As eleições correram mal aos mentores do banditismo político e a UNITA foi estrondosamente derrotada. Savimbi e seus sicários convenceram-se de que bastava gritar fraude eleitoral para tomarem o poder sem dificuldades. Um engano trágico que custou a vida a milhares de angolanos, causou milhões de refugiados e deslocados, biliões de prejuízos em equipamentos sociais destruídos, empresas saqueadas ou simplesmente arrasadas. Na altura, Marcolino Moco denunciou que “a UNITA quer matar a democracia ainda no ovo”. Estava cheio de razão. Por isso, todos os partidos com deputados na Assembleia Nacional aceitaram fazer parte do seu governo, excepto os sicários da UNITA, empenhados no assassinato do regime democrático que começava a dar os primeiros passos.
Uma jovem comentadora apareceu ante as câmaras da TPA dizendo que não quer saber desses tempos porque “nessa altura eu ainda nem era nascida”. Disse isto com convicção, não foi uma boca despejada à maneira do Ismael Mateus ou qualquer outro guru do Presidente João Lourenço. E a juventude caminha alegremente para o desastre, porque faz gala da sua ignorância. Sobretudo, muitos jovens hoje fazem questão de apagar o passado, para não terem que pensar muito. É mais cómodo pensar pela cabeça dos outros e reivindicar casas, apoios nos estudos ou nas actividades económicas, empregos o mais bem remunerados possível. Os outros que se lixem.

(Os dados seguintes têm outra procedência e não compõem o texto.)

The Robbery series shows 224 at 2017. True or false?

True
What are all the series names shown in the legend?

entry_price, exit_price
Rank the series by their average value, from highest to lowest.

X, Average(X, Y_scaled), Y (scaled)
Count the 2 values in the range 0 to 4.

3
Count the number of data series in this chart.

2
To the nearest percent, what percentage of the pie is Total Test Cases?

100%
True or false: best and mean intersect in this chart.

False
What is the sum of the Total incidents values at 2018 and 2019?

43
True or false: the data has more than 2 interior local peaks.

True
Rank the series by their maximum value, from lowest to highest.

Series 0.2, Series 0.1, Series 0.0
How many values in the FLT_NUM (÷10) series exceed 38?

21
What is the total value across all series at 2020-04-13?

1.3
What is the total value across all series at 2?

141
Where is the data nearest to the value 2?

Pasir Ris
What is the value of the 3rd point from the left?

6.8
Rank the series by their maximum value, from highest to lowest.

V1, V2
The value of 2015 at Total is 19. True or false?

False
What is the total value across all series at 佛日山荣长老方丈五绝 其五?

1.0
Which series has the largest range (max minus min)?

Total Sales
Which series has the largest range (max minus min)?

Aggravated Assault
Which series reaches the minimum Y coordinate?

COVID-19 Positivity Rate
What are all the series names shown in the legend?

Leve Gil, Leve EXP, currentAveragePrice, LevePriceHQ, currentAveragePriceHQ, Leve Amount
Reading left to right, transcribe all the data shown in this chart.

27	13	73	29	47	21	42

Os que lá no passado lutaram até
ao sacrifício das suas vidas, pela Soberania Nacional e a Integridade
Territorial, não existem. E se teimam em existir, que não se metam no caminho
dos jovens de hoje, ensinados, treinados e mobilizados para receber tudo e não
darem nada
Quando eu era miúdo, nas férias grandes tinha que trabalhar na tonga, de bitola e catana na mão. Capinava os pés de café ao longo de horas, sob um sol ardente. Quando tocava a sineta, às cinco da manhã, se continuava enroscado na cama, logo vinha meu Pai e berrava: Aqui, quem não trabalha não come! Quem não estuda vai vergar a mola. Quem reprova vai para mafuka do armazém carregar sacos de café. Quem queria casa, alugava. Quem queria emprego, lutava por ele. Quem queria divertimento ganhava primeiro o dinheiro para se divertir.